Whether you are studying algorithms in Scala, practicing data structures in Scala, or exploring functional programming, our tool provides real-time stdout/stderr feedback with interactive standard input support.

Professional Features

  • Standard Input (stdin) support
  • 85+ programming languages
  • Syntax highlighting with themes
  • Zero-setup cloud environment
  • Download code as .scala
  • Real-time compilation & execution

Why developers use HCODX

HCODX is a free online compiler and code runner: write code in your browser, execute it on a cloud sandbox, and interact with your program through a live terminal. Students use it for coursework and interview practice; developers use it to test snippets in 85+ languages without setting up a local environment.

About Scala

Apache Spark, Kafka, and Akka — three pillars of large-scale data infrastructure — were all written in Scala, and companies like Netflix, LinkedIn, and Databricks lean on it for streaming and analytics pipelines. Designed by Martin Odersky at EPFL, Scala fuses object-oriented and functional programming on the JVM, and Scala 3 modernized the language with cleaner syntax, real enums, and a redesigned type system. This page gives you a Scala environment with an interactive terminal right in the browser: StdIn.readLine blocks for actual keyboard input while your program runs, so you can explore pattern matching and immutable collections without waiting through an sbt setup.

Hello World in Scala

import scala.io.StdIn

object Main extends App {
  print("Enter comma-separated numbers: ")
  val nums = StdIn.readLine().split(",").map(_.trim.toInt).toList

  val doubled = nums.map(_ * 2)
  val (evens, odds) = nums.partition(_ % 2 == 0)

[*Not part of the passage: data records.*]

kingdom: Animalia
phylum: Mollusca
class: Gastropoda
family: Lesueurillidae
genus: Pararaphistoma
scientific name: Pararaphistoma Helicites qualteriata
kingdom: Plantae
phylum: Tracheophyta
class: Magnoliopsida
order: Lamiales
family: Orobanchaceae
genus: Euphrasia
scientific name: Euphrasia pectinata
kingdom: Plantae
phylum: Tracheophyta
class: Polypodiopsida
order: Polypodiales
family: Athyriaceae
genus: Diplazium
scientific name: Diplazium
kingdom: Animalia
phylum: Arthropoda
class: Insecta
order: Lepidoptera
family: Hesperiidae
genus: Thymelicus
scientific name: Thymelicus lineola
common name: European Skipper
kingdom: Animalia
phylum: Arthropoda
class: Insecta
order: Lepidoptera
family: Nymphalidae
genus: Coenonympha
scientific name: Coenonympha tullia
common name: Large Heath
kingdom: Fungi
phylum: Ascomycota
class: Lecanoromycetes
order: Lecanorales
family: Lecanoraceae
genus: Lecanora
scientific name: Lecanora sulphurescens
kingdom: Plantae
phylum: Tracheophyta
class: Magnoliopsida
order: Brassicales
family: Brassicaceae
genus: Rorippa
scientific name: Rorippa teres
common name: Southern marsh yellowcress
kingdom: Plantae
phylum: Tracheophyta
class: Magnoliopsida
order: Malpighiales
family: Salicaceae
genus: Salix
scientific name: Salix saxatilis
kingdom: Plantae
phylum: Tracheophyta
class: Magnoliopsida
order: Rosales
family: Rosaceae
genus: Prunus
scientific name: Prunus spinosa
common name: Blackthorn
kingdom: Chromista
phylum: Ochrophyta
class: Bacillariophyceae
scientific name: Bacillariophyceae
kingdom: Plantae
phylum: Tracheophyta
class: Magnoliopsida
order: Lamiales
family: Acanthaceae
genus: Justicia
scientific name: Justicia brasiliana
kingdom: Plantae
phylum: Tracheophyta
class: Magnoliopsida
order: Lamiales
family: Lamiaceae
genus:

  println(s"Sum = ${nums.sum}, doubled = ${doubled.mkString(", ")}")
  println(s"Evens: $evens | Odds: $odds")
}

When to use Scala

Practice the functional patterns that Spark jobs are built from — map, flatMap, fold, partition — on plain collections before applying them to distributed datasets, complete assignments for the functional-programming courses many universities teach in Scala, or prepare for data-engineering interviews where whiteboard questions come with a Scala accent. It's also the quickest way to check how an implicit conversion, case class match, or for-comprehension desugars in practice, with no build tool between you and the answer. HCODX is a free online Scala editor, runner and interpreter — an IDE-grade compiler and playground to write and run code online, execute code with live output and live preview, no downloads or web server required.

Common questions

Can my Scala program prompt for input while running?

Yes — scala.io.StdIn.readLine (and readInt) read from a live terminal, so execution genuinely suspends at each call until you respond. That covers interactive exercises and any coding-challenge format that streams test input over stdin, with no separate input panel needed.

Is Spark or Akka available in this environment?

No — those are external dependencies that require a build tool to fetch, and the sandbox runs a single self-contained file. The Scala standard library plus the entire Java standard library are available, which is plenty for the collection-processing patterns Spark code is made of.

Should I write Scala 2 or Scala 3 syntax?

Code that sticks to shared syntax — like the object Main extends App pattern — runs regardless of compiler generation, which is why our example uses it. If you rely on version-specific features (Scala 3 indentation syntax, given/using, or Scala 2 implicits), run once to confirm; compiler errors report the installed version clearly.